*** Opening Study material ***
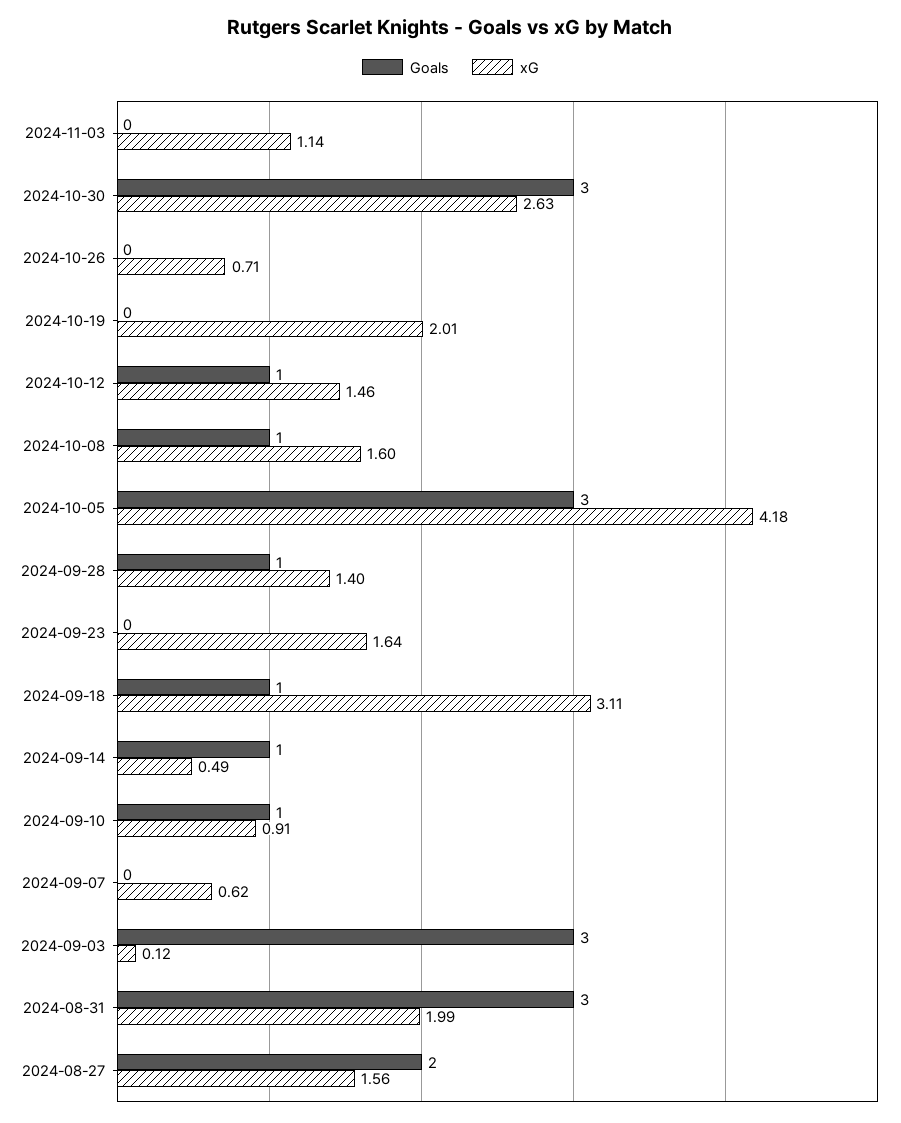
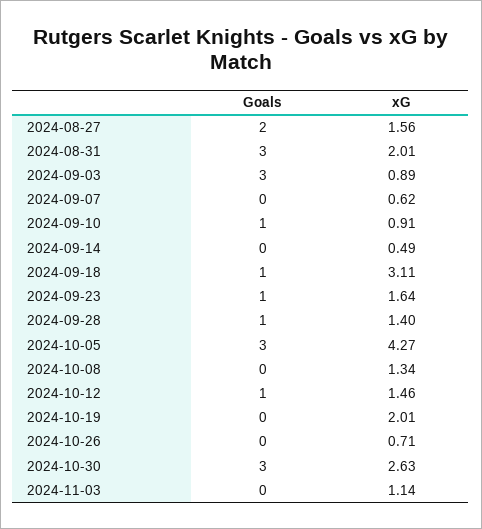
  {
    "Goals": {
      "2024-11-03": 0,
      "2024-10-30": 3,
      "2024-10-26": 0,
      "2024-10-19": 0,
      "2024-10-12": 1,
-     "2024-10-08": 1,
+     "2024-10-08": 0,
      "2024-10-05": 3,
      "2024-09-28": 1,
-     "2024-09-23": 0,
+     "2024-09-23": 1,
      "2024-09-18": 1,
-     "2024-09-14": 1,
+     "2024-09-14": 0,
      "2024-09-10": 1,
      "2024-09-07": 0,
      "2024-09-03": 3,
      "2024-08-31": 3,
      "2024-08-27": 2
    },
    "xG": {
      "2024-11-03": 1.14,
      "2024-10-30": 2.63,
      "2024-10-26": 0.71,
      "2024-10-19": 2.01,
      "2024-10-12": 1.46,
-     "2024-10-08": 1.6,
+     "2024-10-08": 1.34,
-     "2024-10-05": 4.18,
+     "2024-10-05": 4.27,
      "2024-09-28": 1.4,
      "2024-09-23": 1.64,
      "2024-09-18": 3.11,
      "2024-09-14": 0.49,
      "2024-09-10": 0.91,
      "2024-09-07": 0.62,
-     "2024-09-03": 0.12,
+     "2024-09-03": 0.89,
-     "2024-08-31": 1.99,
+     "2024-08-31": 2.01,
      "2024-08-27": 1.56
    }
  }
*** Closing Study material ***
__Task__
From the first line to the last, set down the data exactly, without the pictures.

__Completed exercise__
  {
    "Goals": {
      "2024-11-03": 0,
      "2024-10-30": 3,
      "2024-10-26": 0,
      "2024-10-19": 0,
      "2024-10-12": 1,
-     "2024-10-08": 1,
+     "2024-10-08": 0,
      "2024-10-05": 3,
      "2024-09-28": 1,
-     "2024-09-23": 0,
+     "2024-09-23": 1,
      "2024-09-18": 1,
-     "2024-09-14": 1,
+     "2024-09-14": 0,
      "2024-09-10": 1,
      "2024-09-07": 0,
      "2024-09-03": 3,
      "2024-08-31": 3,
      "2024-08-27": 2
    },
    "xG": {
      "2024-11-03": 1.14,
      "2024-10-30": 2.63,
      "2024-10-26": 0.71,
      "2024-10-19": 2.01,
      "2024-10-12": 1.46,
-     "2024-10-08": 1.6,
+     "2024-10-08": 1.34,
-     "2024-10-05": 4.18,
+     "2024-10-05": 4.27,
      "2024-09-28": 1.4,
      "2024-09-23": 1.64,
      "2024-09-18": 3.11,
      "2024-09-14": 0.49,
      "2024-09-10": 0.91,
      "2024-09-07": 0.62,
-     "2024-09-03": 0.12,
+     "2024-09-03": 0.89,
-     "2024-08-31": 1.99,
+     "2024-08-31": 2.01,
      "2024-08-27": 1.56
    }
  }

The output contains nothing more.